Work instruction: Return every line below exactly as written.

Start of Provided information

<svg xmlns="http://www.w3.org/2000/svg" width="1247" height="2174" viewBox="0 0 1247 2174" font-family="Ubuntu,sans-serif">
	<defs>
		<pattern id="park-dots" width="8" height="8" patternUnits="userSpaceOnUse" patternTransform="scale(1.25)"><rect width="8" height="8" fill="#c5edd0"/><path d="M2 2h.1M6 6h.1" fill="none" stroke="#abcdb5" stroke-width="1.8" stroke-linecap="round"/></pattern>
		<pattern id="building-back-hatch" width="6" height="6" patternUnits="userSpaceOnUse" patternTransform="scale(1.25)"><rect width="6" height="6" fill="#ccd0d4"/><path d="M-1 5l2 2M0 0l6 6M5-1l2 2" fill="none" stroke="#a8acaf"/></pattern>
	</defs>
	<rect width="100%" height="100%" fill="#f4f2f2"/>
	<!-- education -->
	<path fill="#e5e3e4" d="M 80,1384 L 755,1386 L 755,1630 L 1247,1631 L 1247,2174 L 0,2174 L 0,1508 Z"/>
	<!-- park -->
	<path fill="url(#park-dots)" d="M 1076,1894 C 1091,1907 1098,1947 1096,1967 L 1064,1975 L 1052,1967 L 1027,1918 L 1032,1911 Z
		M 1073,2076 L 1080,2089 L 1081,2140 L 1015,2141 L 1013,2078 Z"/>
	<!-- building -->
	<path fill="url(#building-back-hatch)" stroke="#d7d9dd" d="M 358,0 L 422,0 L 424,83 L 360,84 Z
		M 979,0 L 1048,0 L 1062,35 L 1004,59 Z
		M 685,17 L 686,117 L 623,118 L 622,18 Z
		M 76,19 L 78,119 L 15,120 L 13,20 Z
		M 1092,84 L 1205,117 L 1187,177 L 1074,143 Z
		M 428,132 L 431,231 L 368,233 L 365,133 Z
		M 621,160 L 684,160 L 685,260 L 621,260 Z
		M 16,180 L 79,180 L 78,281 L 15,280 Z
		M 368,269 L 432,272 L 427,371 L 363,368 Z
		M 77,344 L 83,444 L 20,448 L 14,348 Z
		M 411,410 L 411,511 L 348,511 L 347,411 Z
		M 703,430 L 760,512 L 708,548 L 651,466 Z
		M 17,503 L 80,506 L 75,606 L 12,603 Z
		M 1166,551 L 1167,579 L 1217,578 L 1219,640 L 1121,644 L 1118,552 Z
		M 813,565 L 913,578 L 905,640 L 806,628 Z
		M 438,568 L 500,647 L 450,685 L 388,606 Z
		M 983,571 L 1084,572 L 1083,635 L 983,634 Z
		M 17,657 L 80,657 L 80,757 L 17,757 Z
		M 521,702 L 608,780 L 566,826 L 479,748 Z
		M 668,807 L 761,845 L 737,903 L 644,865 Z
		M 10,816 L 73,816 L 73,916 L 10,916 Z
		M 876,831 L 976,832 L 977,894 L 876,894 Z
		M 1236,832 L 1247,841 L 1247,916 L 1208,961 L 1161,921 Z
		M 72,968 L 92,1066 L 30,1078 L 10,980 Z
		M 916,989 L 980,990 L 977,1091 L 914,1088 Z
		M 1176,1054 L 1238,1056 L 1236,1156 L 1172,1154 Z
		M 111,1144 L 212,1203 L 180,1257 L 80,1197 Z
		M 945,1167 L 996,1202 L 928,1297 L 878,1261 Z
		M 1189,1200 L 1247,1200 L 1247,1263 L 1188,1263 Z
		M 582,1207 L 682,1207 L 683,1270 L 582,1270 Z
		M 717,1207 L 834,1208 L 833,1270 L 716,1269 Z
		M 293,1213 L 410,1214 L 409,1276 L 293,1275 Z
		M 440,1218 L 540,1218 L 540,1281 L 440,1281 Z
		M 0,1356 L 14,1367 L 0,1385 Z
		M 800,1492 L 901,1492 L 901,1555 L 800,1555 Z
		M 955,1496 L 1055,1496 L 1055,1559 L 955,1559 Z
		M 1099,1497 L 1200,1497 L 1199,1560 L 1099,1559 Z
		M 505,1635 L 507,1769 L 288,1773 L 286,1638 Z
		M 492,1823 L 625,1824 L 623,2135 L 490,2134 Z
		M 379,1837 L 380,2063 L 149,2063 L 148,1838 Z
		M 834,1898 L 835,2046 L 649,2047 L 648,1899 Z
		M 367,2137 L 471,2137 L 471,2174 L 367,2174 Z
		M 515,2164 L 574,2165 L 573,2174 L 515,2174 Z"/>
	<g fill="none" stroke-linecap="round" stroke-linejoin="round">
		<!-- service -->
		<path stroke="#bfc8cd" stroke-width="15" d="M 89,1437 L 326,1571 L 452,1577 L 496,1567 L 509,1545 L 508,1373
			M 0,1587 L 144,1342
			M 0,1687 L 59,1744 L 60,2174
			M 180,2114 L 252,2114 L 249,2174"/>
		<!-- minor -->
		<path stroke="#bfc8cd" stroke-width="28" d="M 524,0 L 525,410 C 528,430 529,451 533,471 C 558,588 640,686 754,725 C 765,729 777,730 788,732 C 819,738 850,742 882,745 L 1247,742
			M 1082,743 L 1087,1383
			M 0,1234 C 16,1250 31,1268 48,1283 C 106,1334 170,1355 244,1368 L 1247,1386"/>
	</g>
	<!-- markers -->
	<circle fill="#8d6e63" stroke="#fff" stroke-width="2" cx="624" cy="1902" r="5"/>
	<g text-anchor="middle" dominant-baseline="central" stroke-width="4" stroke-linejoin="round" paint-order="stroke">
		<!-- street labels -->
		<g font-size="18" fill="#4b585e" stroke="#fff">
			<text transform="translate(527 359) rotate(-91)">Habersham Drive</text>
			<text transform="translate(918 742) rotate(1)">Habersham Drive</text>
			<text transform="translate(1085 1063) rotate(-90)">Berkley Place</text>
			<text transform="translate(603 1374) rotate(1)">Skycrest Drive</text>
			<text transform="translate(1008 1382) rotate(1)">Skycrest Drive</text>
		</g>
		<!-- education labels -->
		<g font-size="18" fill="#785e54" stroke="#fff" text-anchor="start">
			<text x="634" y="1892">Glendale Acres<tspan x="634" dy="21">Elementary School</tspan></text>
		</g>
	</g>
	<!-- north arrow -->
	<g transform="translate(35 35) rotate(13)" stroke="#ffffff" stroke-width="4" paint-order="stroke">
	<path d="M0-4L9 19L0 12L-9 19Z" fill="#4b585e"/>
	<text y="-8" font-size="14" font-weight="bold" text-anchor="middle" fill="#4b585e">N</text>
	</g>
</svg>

End of Provided information

Finished exercise:
<svg xmlns="http://www.w3.org/2000/svg" width="1247" height="2174" viewBox="0 0 1247 2174" font-family="Ubuntu,sans-serif">
	<defs>
		<pattern id="park-dots" width="8" height="8" patternUnits="userSpaceOnUse" patternTransform="scale(1.25)"><rect width="8" height="8" fill="#c5edd0"/><path d="M2 2h.1M6 6h.1" fill="none" stroke="#abcdb5" stroke-width="1.8" stroke-linecap="round"/></pattern>
		<pattern id="building-back-hatch" width="6" height="6" patternUnits="userSpaceOnUse" patternTransform="scale(1.25)"><rect width="6" height="6" fill="#ccd0d4"/><path d="M-1 5l2 2M0 0l6 6M5-1l2 2" fill="none" stroke="#a8acaf"/></pattern>
	</defs>
	<rect width="100%" height="100%" fill="#f4f2f2"/>
	<!-- education -->
	<path fill="#e5e3e4" d="M 80,1384 L 755,1386 L 755,1630 L 1247,1631 L 1247,2174 L 0,2174 L 0,1508 Z"/>
	<!-- park -->
	<path fill="url(#park-dots)" d="M 1076,1894 C 1091,1907 1098,1947 1096,1967 L 1064,1975 L 1052,1967 L 1027,1918 L 1032,1911 Z
		M 1073,2076 L 1080,2089 L 1081,2140 L 1015,2141 L 1013,2078 Z"/>
	<!-- building -->
	<path fill="url(#building-back-hatch)" stroke="#d7d9dd" d="M 358,0 L 422,0 L 424,83 L 360,84 Z
		M 979,0 L 1048,0 L 1062,35 L 1004,59 Z
		M 685,17 L 686,117 L 623,118 L 622,18 Z
		M 76,19 L 78,119 L 15,120 L 13,20 Z
		M 1092,84 L 1205,117 L 1187,177 L 1074,143 Z
		M 428,132 L 431,231 L 368,233 L 365,133 Z
		M 621,160 L 684,160 L 685,260 L 621,260 Z
		M 16,180 L 79,180 L 78,281 L 15,280 Z
		M 368,269 L 432,272 L 427,371 L 363,368 Z
		M 77,344 L 83,444 L 20,448 L 14,348 Z
		M 411,410 L 411,511 L 348,511 L 347,411 Z
		M 703,430 L 760,512 L 708,548 L 651,466 Z
		M 17,503 L 80,506 L 75,606 L 12,603 Z
		M 1166,551 L 1167,579 L 1217,578 L 1219,640 L 1121,644 L 1118,552 Z
		M 813,565 L 913,578 L 905,640 L 806,628 Z
		M 438,568 L 500,647 L 450,685 L 388,606 Z
		M 983,571 L 1084,572 L 1083,635 L 983,634 Z
		M 17,657 L 80,657 L 80,757 L 17,757 Z
		M 521,702 L 608,780 L 566,826 L 479,748 Z
		M 668,807 L 761,845 L 737,903 L 644,865 Z
		M 10,816 L 73,816 L 73,916 L 10,916 Z
		M 876,831 L 976,832 L 977,894 L 876,894 Z
		M 1236,832 L 1247,841 L 1247,916 L 1208,961 L 1161,921 Z
		M 72,968 L 92,1066 L 30,1078 L 10,980 Z
		M 916,989 L 980,990 L 977,1091 L 914,1088 Z
		M 1176,1054 L 1238,1056 L 1236,1156 L 1172,1154 Z
		M 111,1144 L 212,1203 L 180,1257 L 80,1197 Z
		M 945,1167 L 996,1202 L 928,1297 L 878,1261 Z
		M 1189,1200 L 1247,1200 L 1247,1263 L 1188,1263 Z
		M 582,1207 L 682,1207 L 683,1270 L 582,1270 Z
		M 717,1207 L 834,1208 L 833,1270 L 716,1269 Z
		M 293,1213 L 410,1214 L 409,1276 L 293,1275 Z
		M 440,1218 L 540,1218 L 540,1281 L 440,1281 Z
		M 0,1356 L 14,1367 L 0,1385 Z
		M 800,1492 L 901,1492 L 901,1555 L 800,1555 Z
		M 955,1496 L 1055,1496 L 1055,1559 L 955,1559 Z
		M 1099,1497 L 1200,1497 L 1199,1560 L 1099,1559 Z
		M 505,1635 L 507,1769 L 288,1773 L 286,1638 Z
		M 492,1823 L 625,1824 L 623,2135 L 490,2134 Z
		M 379,1837 L 380,2063 L 149,2063 L 148,1838 Z
		M 834,1898 L 835,2046 L 649,2047 L 648,1899 Z
		M 367,2137 L 471,2137 L 471,2174 L 367,2174 Z
		M 515,2164 L 574,2165 L 573,2174 L 515,2174 Z"/>
	<g fill="none" stroke-linecap="round" stroke-linejoin="round">
		<!-- service -->
		<path stroke="#bfc8cd" stroke-width="15" d="M 89,1437 L 326,1571 L 452,1577 L 496,1567 L 509,1545 L 508,1373
			M 0,1587 L 144,1342
			M 0,1687 L 59,1744 L 60,2174
			M 180,2114 L 252,2114 L 249,2174"/>
		<!-- minor -->
		<path stroke="#bfc8cd" stroke-width="28" d="M 524,0 L 525,410 C 528,430 529,451 533,471 C 558,588 640,686 754,725 C 765,729 777,730 788,732 C 819,738 850,742 882,745 L 1247,742
			M 1082,743 L 1087,1383
			M 0,1234 C 16,1250 31,1268 48,1283 C 106,1334 170,1355 244,1368 L 1247,1386"/>
	</g>
	<!-- markers -->
	<circle fill="#8d6e63" stroke="#fff" stroke-width="2" cx="624" cy="1902" r="5"/>
	<g text-anchor="middle" dominant-baseline="central" stroke-width="4" stroke-linejoin="round" paint-order="stroke">
		<!-- street labels -->
		<g font-size="18" fill="#4b585e" stroke="#fff">
			<text transform="translate(527 359) rotate(-91)">Habersham Drive</text>
			<text transform="translate(918 742) rotate(1)">Habersham Drive</text>
			<text transform="translate(1085 1063) rotate(-90)">Berkley Place</text>
			<text transform="translate(603 1374) rotate(1)">Skycrest Drive</text>
			<text transform="translate(1008 1382) rotate(1)">Skycrest Drive</text>
		</g>
		<!-- education labels -->
		<g font-size="18" fill="#785e54" stroke="#fff" text-anchor="start">
			<text x="634" y="1892">Glendale Acres<tspan x="634" dy="21">Elementary School</tspan></text>
		</g>
	</g>
	<!-- north arrow -->
	<g transform="translate(35 35) rotate(13)" stroke="#ffffff" stroke-width="4" paint-order="stroke">
	<path d="M0-4L9 19L0 12L-9 19Z" fill="#4b585e"/>
	<text y="-8" font-size="14" font-weight="bold" text-anchor="middle" fill="#4b585e">N</text>
	</g>
</svg>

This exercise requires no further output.